Company: Independent artist managed by Shannelle “Tali” Fergus
Age: 26
Hometown: Birmingham, England
Training: Urdang Academy
Origin story: “I was quite an athletic kid,” says West, who started with gymnastics and martial arts. “I watched all of the Jackie Chan films.” After b-boy Jovan Rumble came to West’s high school to guest-teach a Boys Dancing class, “he invited me to train with his crew, called Lab Rats, and, from there, I just fell in love with the energy of dancing itself.”
Turning point: In 2017, West had just booked Thriller Live, a long-running Michael Jackson revue on the West End. “I was excited about that, but my spirit wasn’t in it—it wasn’t my lane, it wasn’t my realm.” Without knowing that West was already committed to Thriller, Fergus saw West at an audition to perform with pop group Years & Years. “I was a huge fan of Tali’s when I came to London,” says West. “I watched all of her videos. I was obsessed, like, ‘Who is this human?’ ” Now West’s mentor and manager, she helped him get out of the Thriller contract so that he could join the Years & Years tour. “It was wild—a complete shift in my trajectory,” adds West. “Everything changed.”
Pressure cooker: Filming Jungle’s 50-minute visual album Volcano was a whirlwind. “We rehearsed for four or five days, got two days off, and then we shot 14 films in two days.
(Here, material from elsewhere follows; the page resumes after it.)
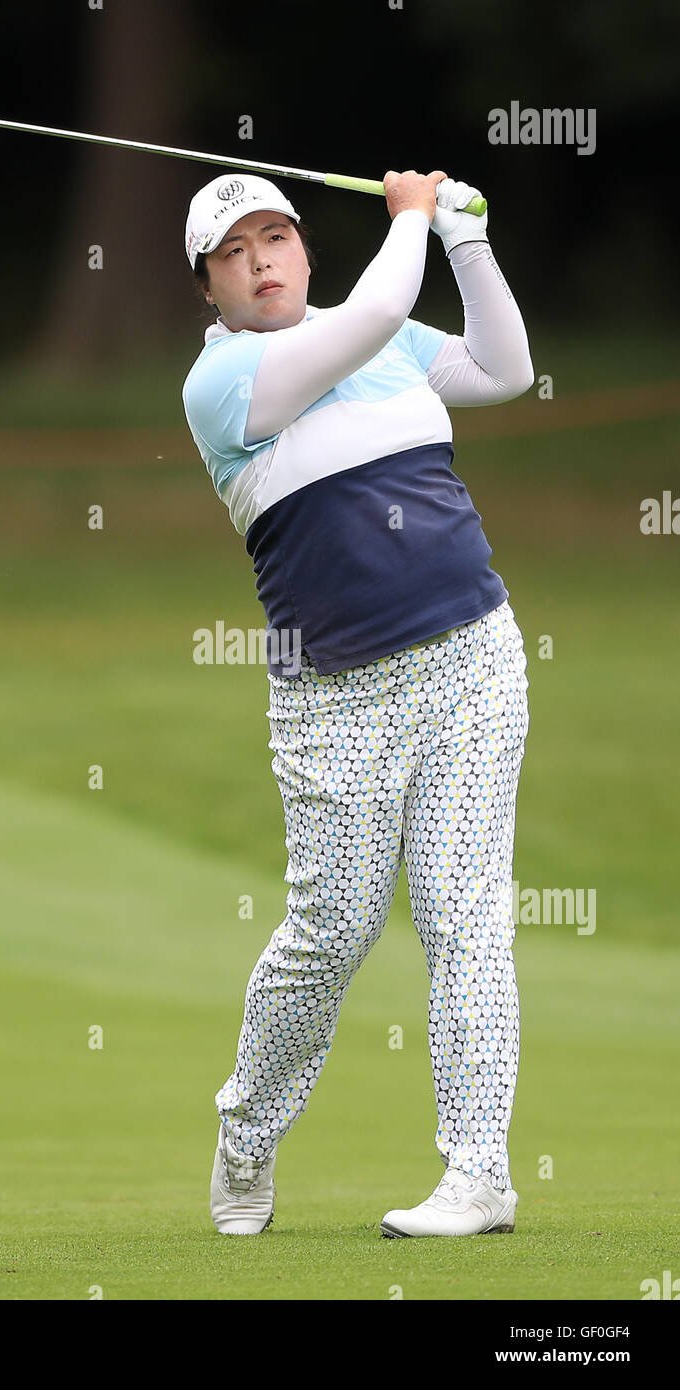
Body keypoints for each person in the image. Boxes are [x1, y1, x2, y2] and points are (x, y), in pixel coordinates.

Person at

But I love the thrill of being thrown into the deep end like that.”
West on Volcano choreographer Shay Latukolan: “When someone’s performing movement that genuinely feels good to do, it transcends the screen and the viewer gets to secondhand-feel that way, too. That’s the nature of Shay’s choreography.”
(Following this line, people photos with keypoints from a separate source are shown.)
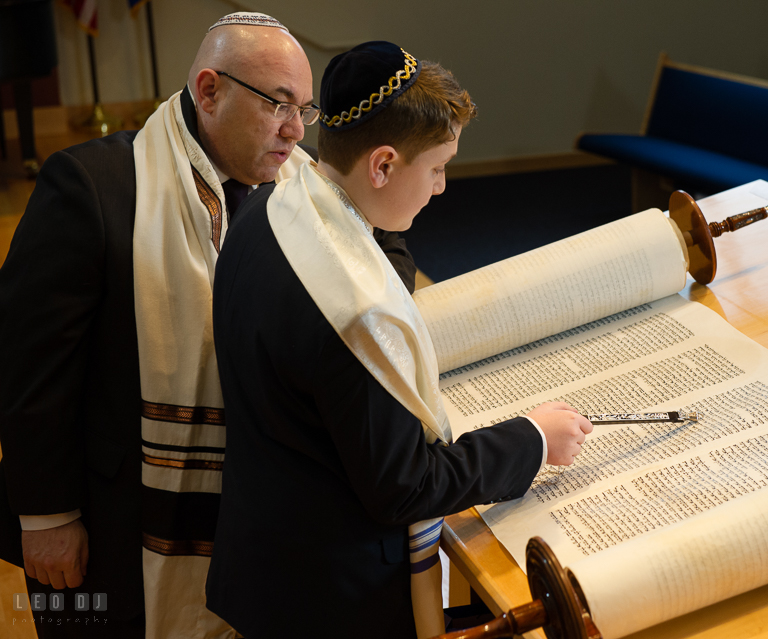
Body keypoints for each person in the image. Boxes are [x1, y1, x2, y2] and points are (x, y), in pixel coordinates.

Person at [0, 12, 408, 639]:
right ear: (209, 91)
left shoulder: (299, 185)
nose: (296, 130)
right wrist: (46, 515)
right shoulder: (92, 187)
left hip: (250, 522)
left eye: (305, 109)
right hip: (120, 522)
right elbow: (32, 369)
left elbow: (386, 264)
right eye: (278, 104)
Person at [205, 41, 593, 639]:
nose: (441, 188)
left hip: (264, 553)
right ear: (382, 165)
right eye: (437, 169)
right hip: (335, 599)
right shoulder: (355, 316)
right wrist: (533, 439)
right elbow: (404, 486)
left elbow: (378, 251)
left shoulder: (274, 205)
What his mentor sees: “I genuinely think that Will is a once-in-a-generation talent. He has a way of reaching past himself to people,” says Fergus. “That is true of him as a performer and a creative, but also as a human—and I think if he wasn’t inclined that way as a human it wouldn’t read in quite the same way.”
Finding his voice: Inspired in part by meeting Jungle’s J Lloyd and Volcano singer Lydia Kitto, West shares that “I’m looking for a vocal coach. The fact that I’m working on music is no secret.”
Wish list: West “would drop everything to work with some people” across the performing arts spectrum. “If you see Tyler, the Creator on the street, tell him I’m coming. I’d love to work with him—and with FKA twigs. Kojey Radical is incredible. Oh, and Daniel Caesar: That’s my guy. I listen to his music, like, every day. Jordan Ward is amazing. I want to be in a movie with Zendaya. LaKeith Stanfield.”